Back near the cot for my morning exercises. Sit-ups first; I can do a set of fifty now, where I could do only twenty-five when I started. Then leg pulls and stretches, easy enough with my right leg, damned difficult with my left because of the leg iron and the chain. Then push-ups, twenty or so, then on my feet for knee bends, toe touches, several other twists and stretches and jerks that I can’t name because I’ve more or less made them up myself. I can do an hour’s worth of exercises now without fatigue. Tomorrow I’ll increase the time by fifteen minutes. And keep increasing it in fifteen-minute increments whenever I feel I’m ready. Eventually, I should be able to use up most of the morning in exercising, and that will be good because your mind shuts down when you’re making physical demands on your body. Sweat and strain equal a period of relative peace.

Drag the chain into the bathroom, use the toilet, then strip to the waist, brush my teeth and wash my face, and take a quick sponge bath with the dampened cloth. Avoid looking into the cracked mirror over the sink; I’ve only glanced at my reflection once, two days ago, and that was plenty. The face itself is unpleasant enough, with its coating of straggly gray whiskers and its haggard aspect. But the eyes… I’m afraid to look into my own eyes, for fear of what I might see reflected there.
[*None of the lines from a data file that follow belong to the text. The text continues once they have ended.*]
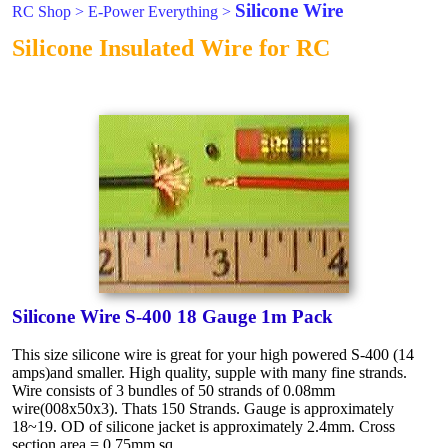
Silicone Wire
RC Shop
>
E-Power Everything
>
Silicone Insulated Wire for RC
Silicone Wire S-400 18 Gauge 1m Pack
This size silicone wire is great for your high powered S-400 (14
amps)and smaller. High quality, supple with many fine strands.
Wire consists of 3 bundles of 50 strands of 0.08mm
wire(008x50x3). Thats 150 Strands. Gauge is approximately
18~19. OD of silicone jacket is approximately 2.4mm. Cross
section area = 0.75mm sq.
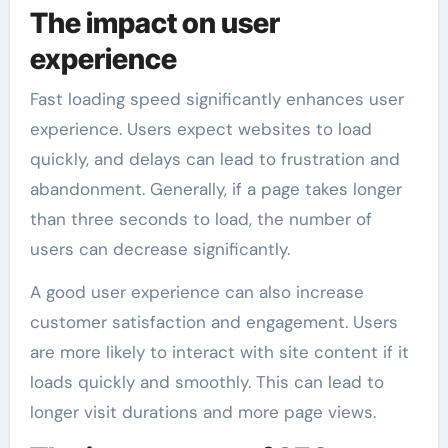
The impact on user
experience
Fast loading speed significantly enhances user
experience. Users expect websites to load
quickly, and delays can lead to frustration and
abandonment. Generally, if a page takes longer
than three seconds to load, the number of
users can decrease significantly.
A good user experience can also increase
customer satisfaction and engagement. Users
are more likely to interact with site content if it
loads quickly and smoothly. This can lead to
longer visit durations and more page views.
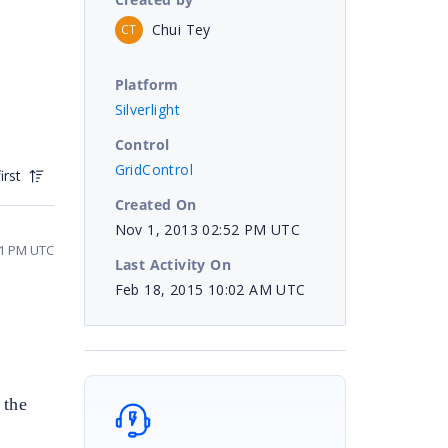
Chui Tey
CT
Platform
Silverlight
Control
GridControl
irst
Created On
Nov 1, 2013 02:52 PM UTC
31 PM UTC
Last Activity On
Feb 18, 2015 10:02 AM UTC
 the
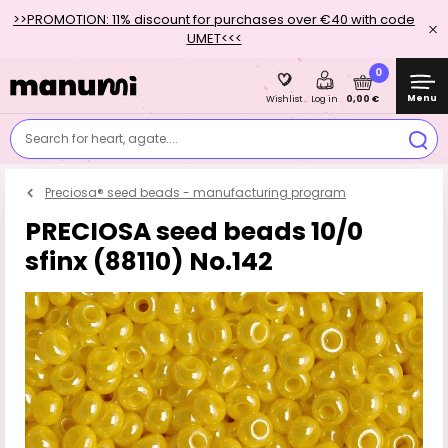
>>PROMOTION: 11% discount for purchases over €40 with code
UMET<<<
0
Menu
0,00 €
Wishlist
Log in
Search for heart, agate....
Preciosa® seed beads - manufacturing program
PRECIOSA seed beads 10/0
sfinx (88110) No.142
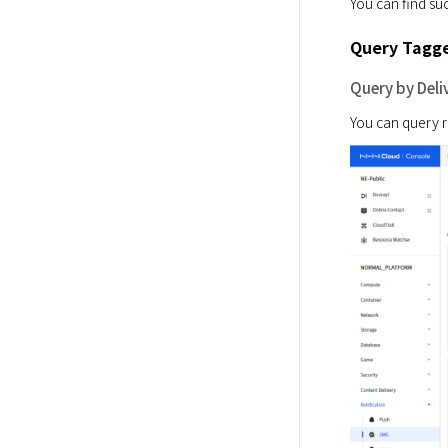
You can find suc
Query Tagge
Query by Deli
You can query re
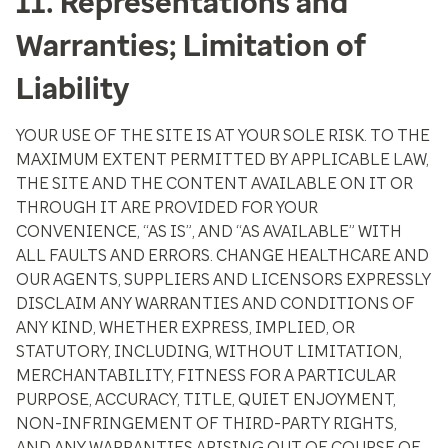
11. Representations and
Warranties; Limitation of
Liability
YOUR USE OF THE SITE IS AT YOUR SOLE RISK. TO THE
MAXIMUM EXTENT PERMITTED BY APPLICABLE LAW,
THE SITE AND THE CONTENT AVAILABLE ON IT OR
THROUGH IT ARE PROVIDED FOR YOUR
CONVENIENCE, “AS IS”, AND “AS AVAILABLE” WITH
ALL FAULTS AND ERRORS. CHANGE HEALTHCARE AND
OUR AGENTS, SUPPLIERS AND LICENSORS EXPRESSLY
DISCLAIM ANY WARRANTIES AND CONDITIONS OF
ANY KIND, WHETHER EXPRESS, IMPLIED, OR
STATUTORY, INCLUDING, WITHOUT LIMITATION,
MERCHANTABILITY, FITNESS FOR A PARTICULAR
PURPOSE, ACCURACY, TITLE, QUIET ENJOYMENT,
NON-INFRINGEMENT OF THIRD-PARTY RIGHTS,
AND ANY WARRANTIES ARISING OUT OF COURSE OF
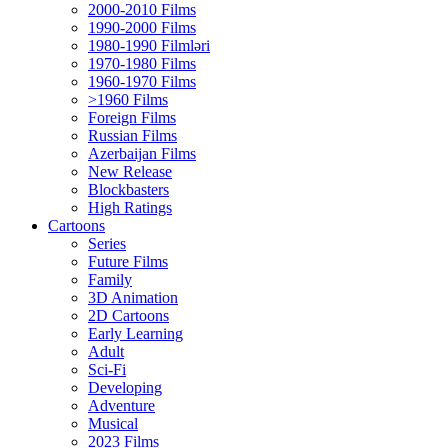
2000-2010 Films
1990-2000 Films
1980-1990 Filmləri
1970-1980 Films
1960-1970 Films
>1960 Films
Foreign Films
Russian Films
Azerbaijan Films
New Release
Blockbasters
High Ratings
Cartoons
Series
Future Films
Family
3D Animation
2D Cartoons
Early Learning
Adult
Sci-Fi
Developing
Adventure
Musical
2023 Films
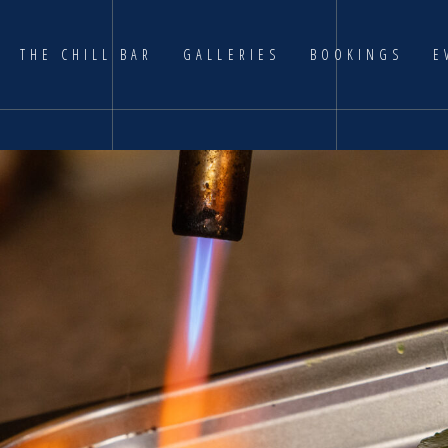
THE CHILL BAR
GALLERIES
BOOKINGS
E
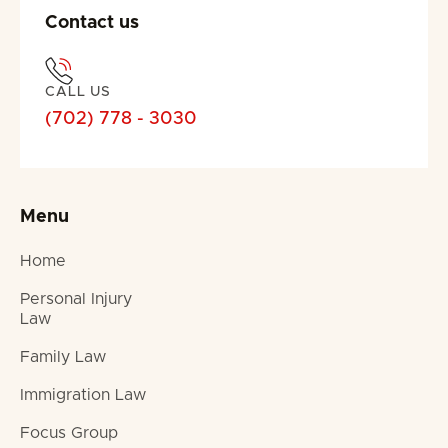
Contact us
CALL US
(702) 778 - 3030
Menu
Home
Personal Injury
Law
Family Law
Immigration Law
Focus Group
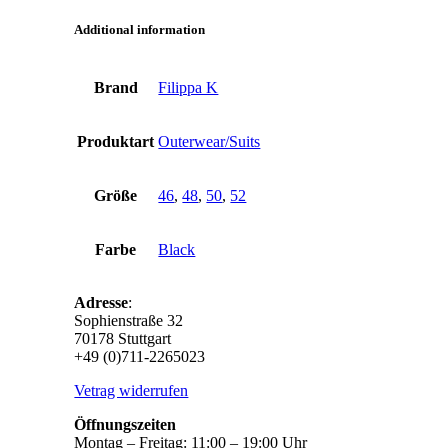
Additional information
Brand
Filippa K
Produktart
Outerwear/Suits
Größe
46
,
48
,
50
,
52
Farbe
Black
Adresse
:
Sophienstraße 32
70178 Stuttgart
+49 (0)711-2265023
Vetrag widerrufen
Öffnungszeiten
Montag – Freitag: 11:00 – 19:00 Uhr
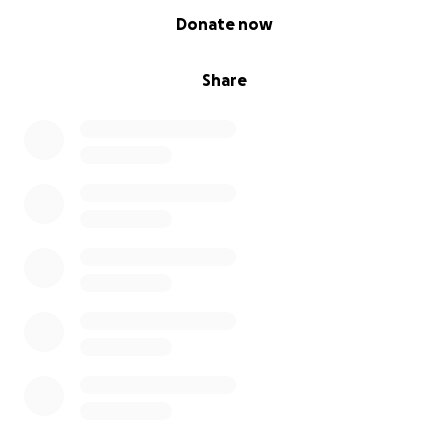
0% complete
Donate now
Share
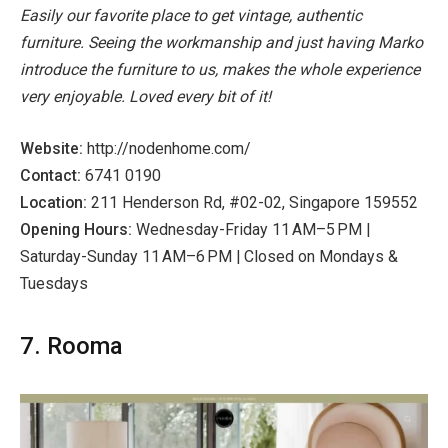
Easily our favorite place to get vintage, authentic
furniture. Seeing the workmanship and just having Marko
introduce the furniture to us, makes the whole experience
very enjoyable. Loved every bit of it!
Website:
http://nodenhome.com/
Contact:
6741 0190
Location:
211 Henderson Rd, #02-02, Singapore 159552
Opening Hours:
Wednesday-Friday 11 AM–5 PM |
Saturday-Sunday 11 AM–6 PM | Closed on Mondays &
Tuesdays
7. Rooma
Put on shirt and coats, go get the coffeepot and fill it with water and then take it back out and put it on the hot plate. Plug in the hot plate. Spoon coffee into the mug (coffee in the morning, tea in the afternoon, tea at night). Draw an X through the day’s date on the calendar. Switch on the heater, just for a few minutes, to take some of the chill out of the room: I’ll be feeling cold again because my body has cooled after the morning workout. Find something on the shelves to eat for breakfast; open the can and set it aside. By this time the water should be boiling. Make the coffee, take the cup to the cot and sit down with it. Turn on the radio, try to bring in KHOT-the only station I seem to get on the radio. The last few days it hasn’t come in for more than thirty seconds at a time, but this morning I got one twenty-minute stretch of golden oldies like “Orange Blossom Special” and “Your Cheatin’ Heart,” songs I’m beginning to like in spite of myself, and several other stretches of five to ten minutes each. Plus part of a news broadcast that told me a bunch of things, none of which I particularly wanted to hear (and nothing about me, of course). I’ve always been an ostrich when it comes to the daily news. For too long my life has been overrun with pain and suffering and ugliness; I don’t need any more of it in black and white, or in bright colors with some newscaster speaking solemnly in a voice-over-the same newscaster who will be joking it up with a weatherman or a sportscaster two minutes later. So I didn’t listen to much of the radio newscast, paid the most attention to a sports update that told me the Forty-niners won last Sunday. Let’s hear it for the Forty-niners.